• WHAT TO PRODUCE: A single number is the answer here: the count of lines in the data below that include the word "events".

• DATASET EXCERPT:

═══

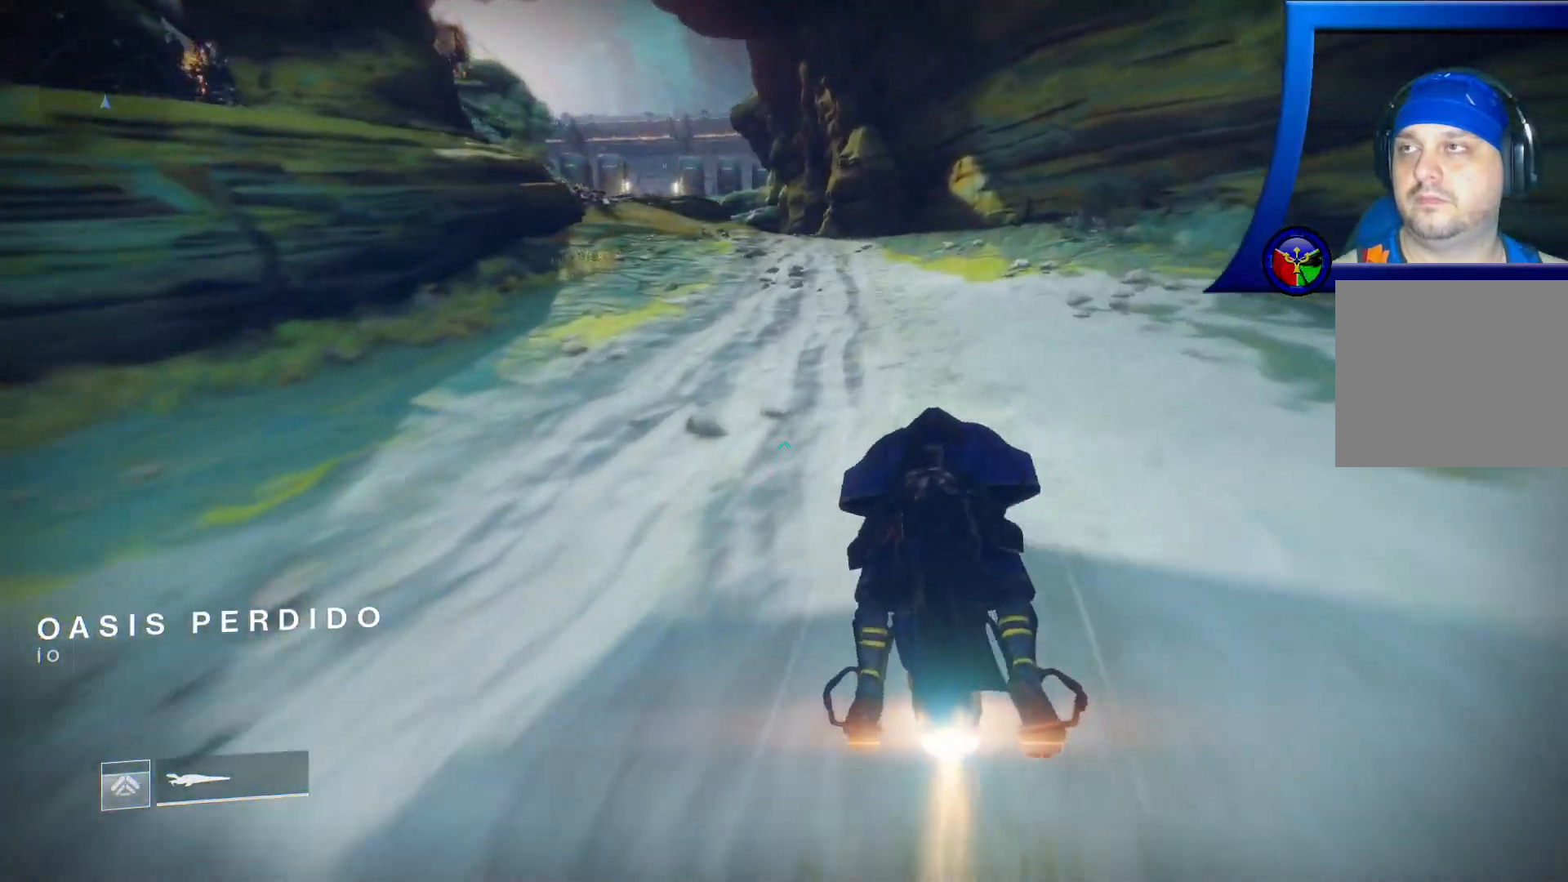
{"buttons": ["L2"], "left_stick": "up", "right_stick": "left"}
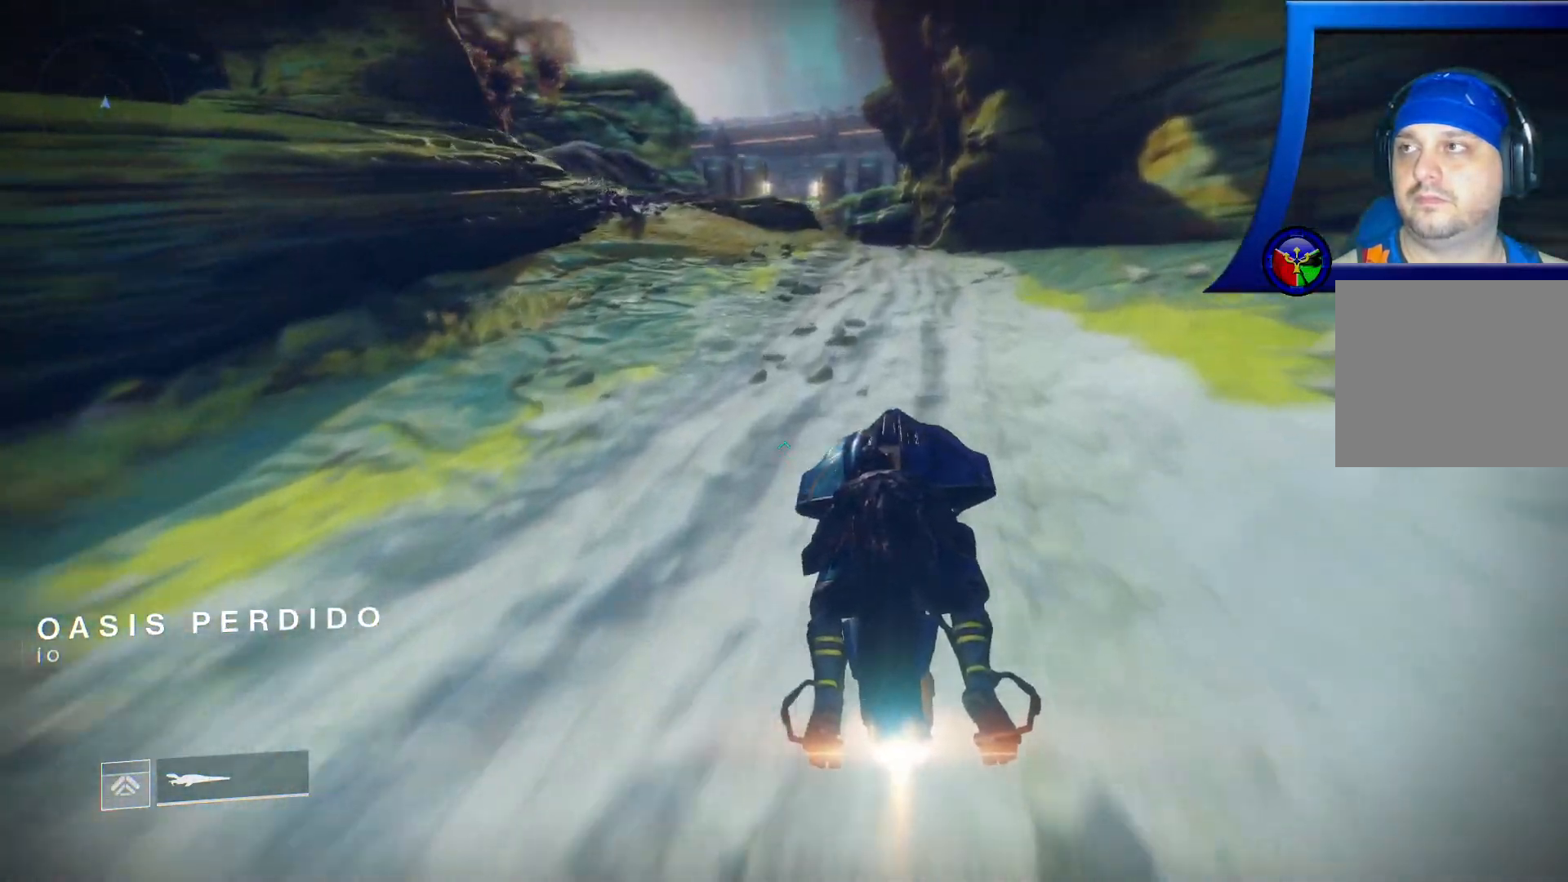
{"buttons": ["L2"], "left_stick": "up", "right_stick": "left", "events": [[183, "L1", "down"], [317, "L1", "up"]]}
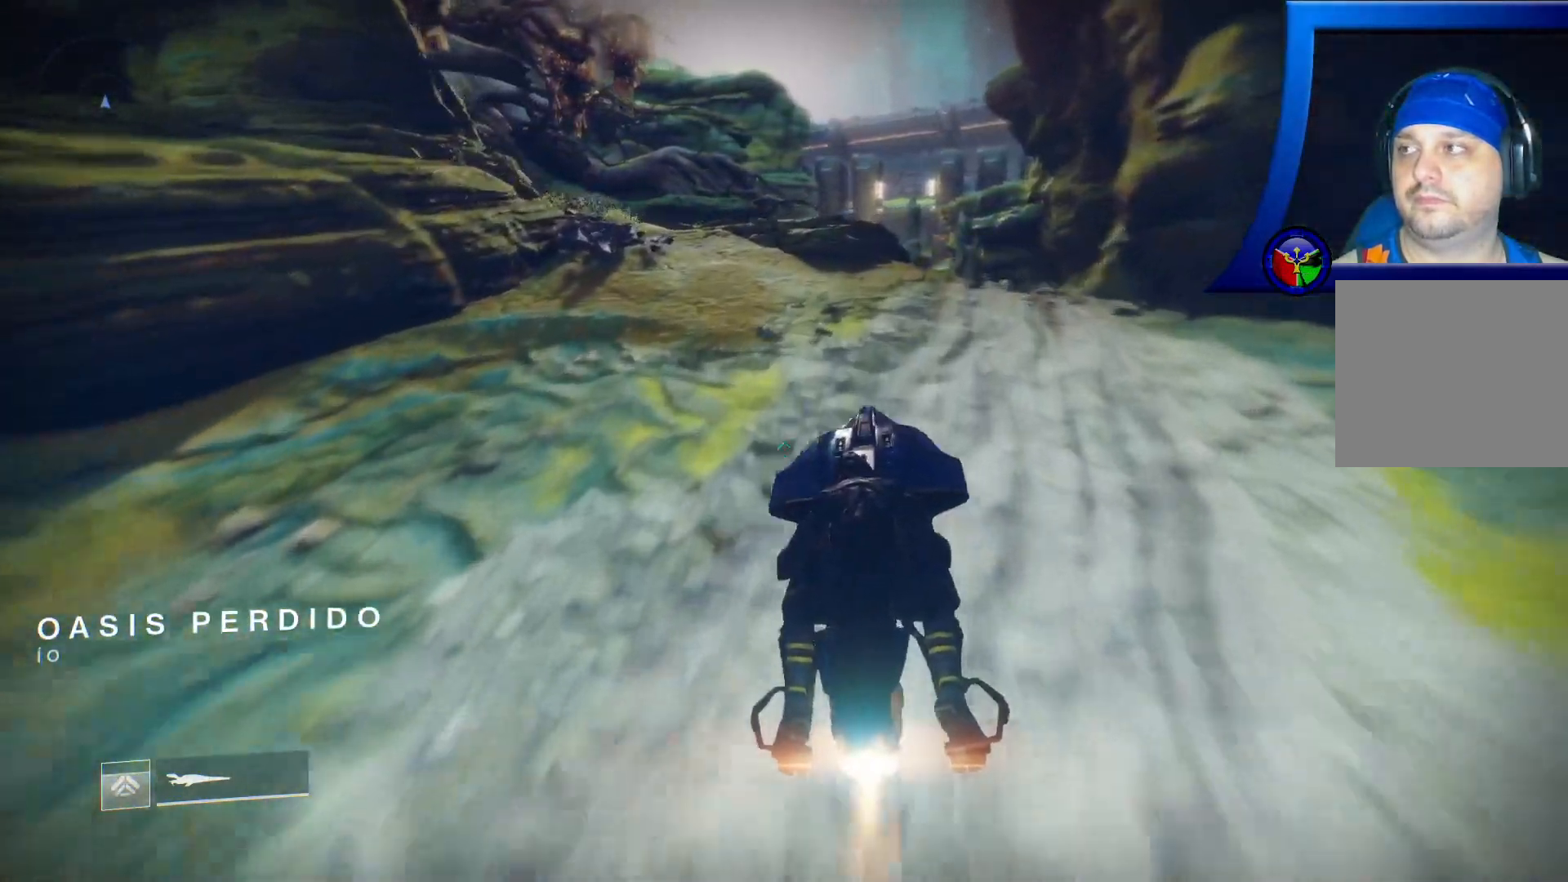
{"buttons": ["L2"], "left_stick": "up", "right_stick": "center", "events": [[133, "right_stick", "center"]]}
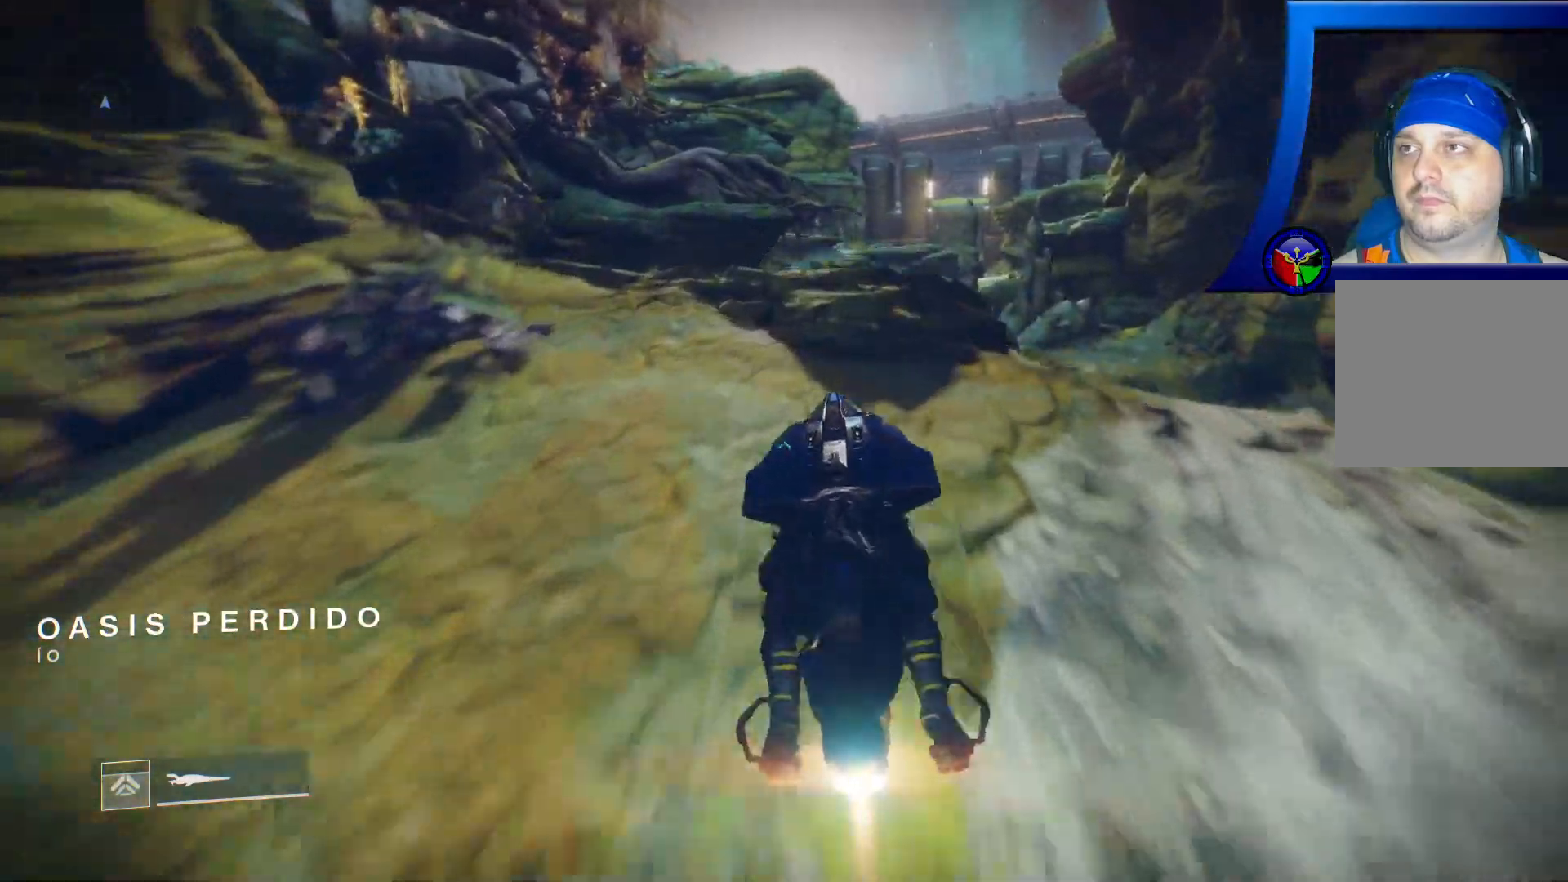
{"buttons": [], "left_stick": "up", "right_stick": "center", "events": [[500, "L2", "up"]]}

═══

• OUTPUT FOR THIS TASK: 3